The steward stopped, lowering his voice. “The Lady is . . . by the fountain, sir.”
He vanished. I looked at the stairs and found my mouth was dry. The Lady received as she built, in kitchen, boudoir, hall or buttery. But it was rarely anyone met her by the fountain, and more rarely that those who went to such an interview came back.
It was chilly in the vestibule. The mountain beyond was already breathing back the sun. I could see facets of black, glassy rock, pockets of moss and fern and palm, glitters of silver water amid the green and black. A vague roar rose from the streets of Zyphryr Coryan, sprawled busy and populous far below. Clearly, through and over it, I heard water, a crystal, fluent tinkle, swift, unfaltering, bubbling out into air and the mountain’s emptiness.
The sun met me halfway up. I could not help a glance back, and then a halt, for the view would distract you from the Lady Moriana herself. I was on the very shoulder of the Morhyrne, the huge lopsided triangle of mountain visible a day’s sail east of Zyphryr Coryan and three days’ march to the west.

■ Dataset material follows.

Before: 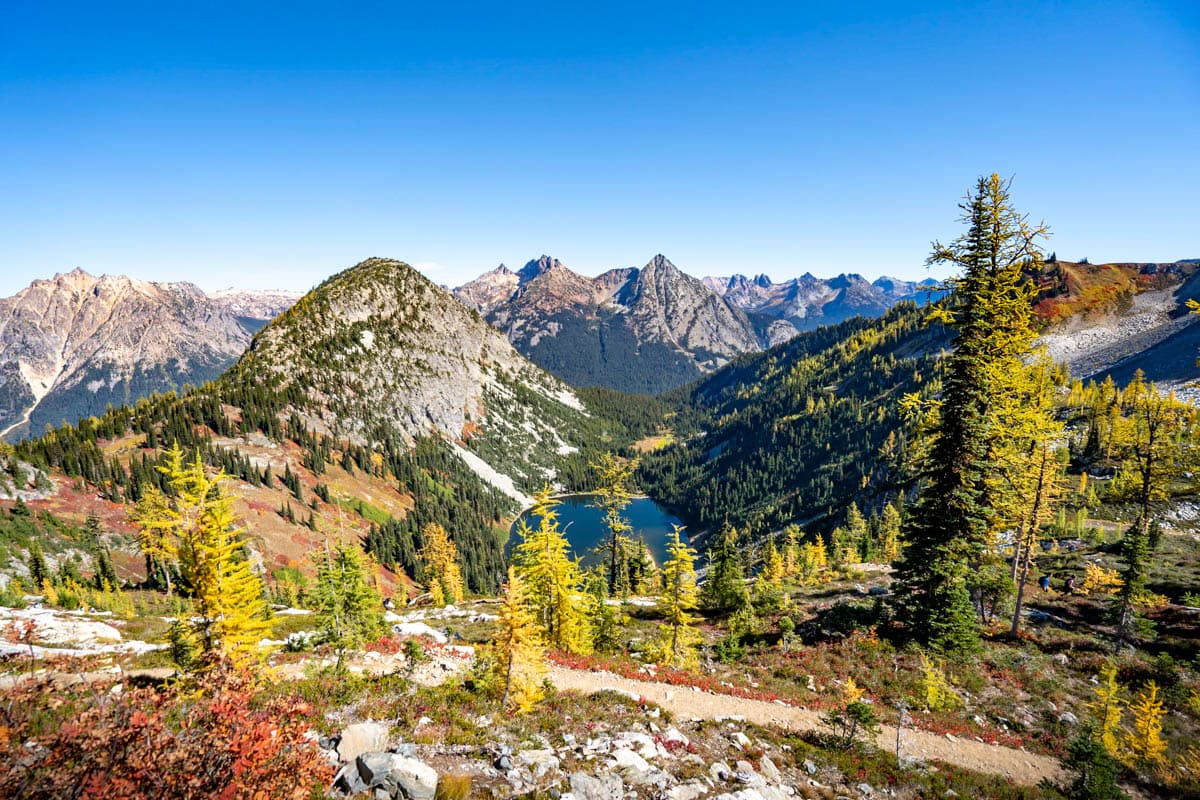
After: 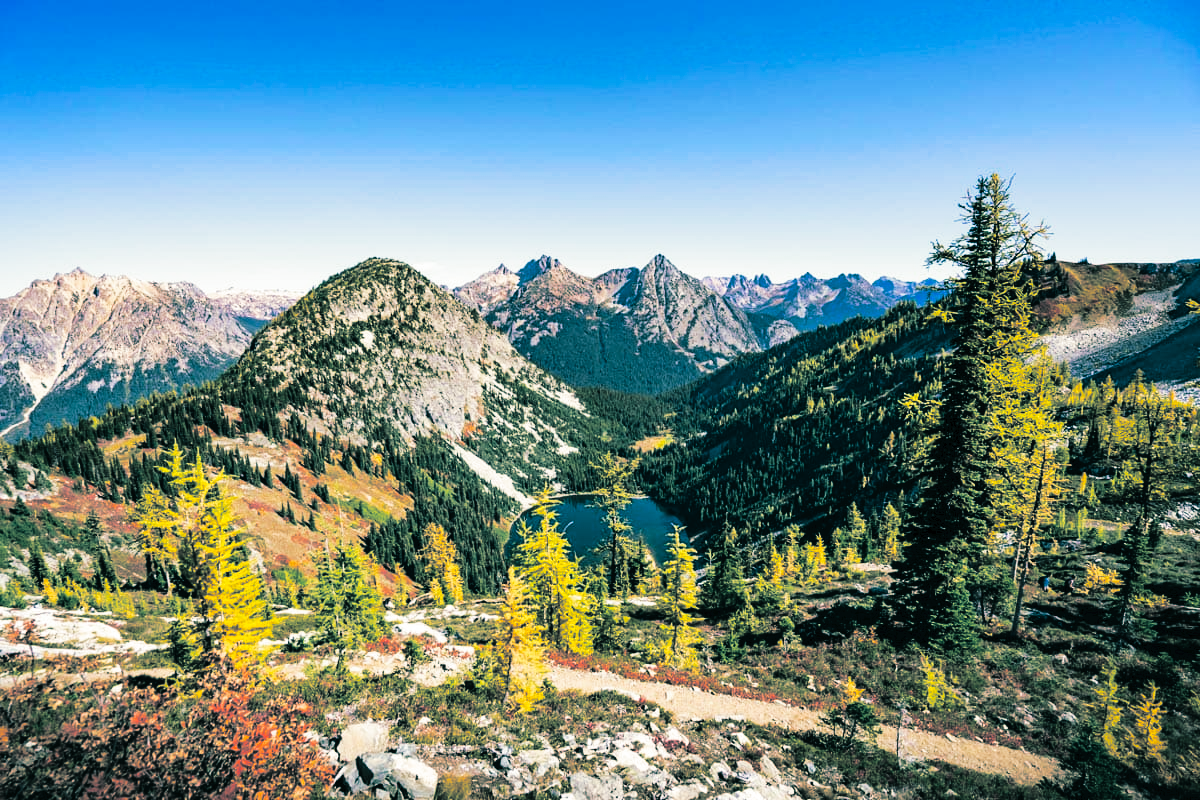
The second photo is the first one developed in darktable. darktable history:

Its bare black cone loomed over me. At my feet a vista of the city’s crowded roofs fell in red and white and fallow-gold patchwork to the lands of Assharral, spreading south and west and north to the horizon. On the other side, the city’s huge, peacock-blue-and-green-tinted harbor coiled away to the breadth of the eastern sea.
I lingered a moment. The air was brisk. The green things near me were tingling with it. It did not seem a fitting day to die.